Could a variant of osml10n_translit take what source and target language is being transliterated? Currently, the implementation always calls Any-Latin. Although this works as a fallback, ICU would return better quality if you were passing the source and target language. For background, see this talk. Here’s a few examples from the unit tests in Unicode CLDR, which is the upstream source for ICU’s transliterators. The transliteration IDs are in IETF BCP 47-T (RFC 6497) syntax, such as:

  • ja-t-es: Japanese, transliterated from Spanish (test cases, abanilla ⇒ アバニリャ)

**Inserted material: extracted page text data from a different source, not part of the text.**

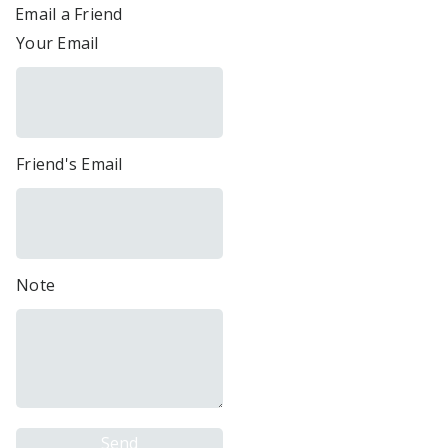
Email a Friend
Your Email
Friend's Email
Note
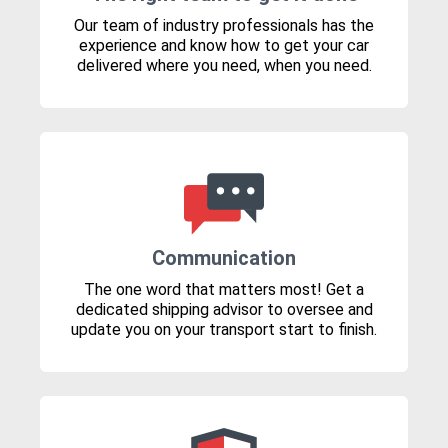
Our team of industry professionals has the
experience and know how to get your car
delivered where you need, when you need.
Communication
The one word that matters most! Get a
dedicated shipping advisor to oversee and
update you on your transport start to finish.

  • ja-t-es-419: Japanese, transliterated from Latin American Spanish (test cases, abanilla ⇒ アバニヤ)

  • ka-Latn-t-ka-m0-bgn-1981: Georgian in Latin letters, transliterated from Georgian using the 1981 version of the BGN romanization (test cases, საყოველთაო ⇒ saqovelt’ao)

  • ka-Latn-t-ka-m0-bgn-2009: Georgian in Latin letters, transliterated from Georgian according to the 2009 version of the BGN romanization (test cases, საყოველთაო ⇒ saqʼoveltao)

Implementation detail: With the current ICU version, you’d unfortunately have to mangle BCP47-T identifiers before creating the ICU transliterator. Future ICU versions will expose BCP47-T identifiers to outside callers, but I can’t promise when this will be deployed; there’s higher priority bugs. However, the capability to select particular transforms has always been present in ICU. This name mangling is an implementation detail which could be hidden from callers. My recommendation for osml10n_translit would be to accept an optional parameter with an IETF BCP47-T identifier; their syntax has been standardized in RFC 6497. ICU can be instructed to fall back to Any-Latin in case the requested transliterator is unavailable.

Performance: Consider caching the ICU Transform objects across invocations. In the current implementation, a new icu::Transform gets created and disposed for every transliterated label. This is actually quite expensive; it would be faster to reuse the Transforms. I don’t know whether Postgres is multi-threaded; if it is, it would be necessary to use a mutex around icu::Transform::transliterate() because the current ICU implementation is not thread-safe. (It’s perfectly safe to simultaneously call this method on different icu::Transform instances, but only one single thread at a time should call transliterate() on the same icu::Transform object). Despite the locking, it’ll be much faster to reuse Transform objects across multiple calls. No locking is needed when each thread has its private set of icu::Transform objects; this could be done by putting a std::hash_map<transliterator_id, icu::Transform*> into thread-local storage.

Sorry for not just sending you a patch to implement this change; I know nothing about Postgres internals. But for someone familiar with the codebase this should be quite an easy change, with a noticeable improvement in transliteration quality. However, do tell if you want me to write a C++ function for converting BCP 47-T syntax to ICU’s legacy identifiers; I could do that for you.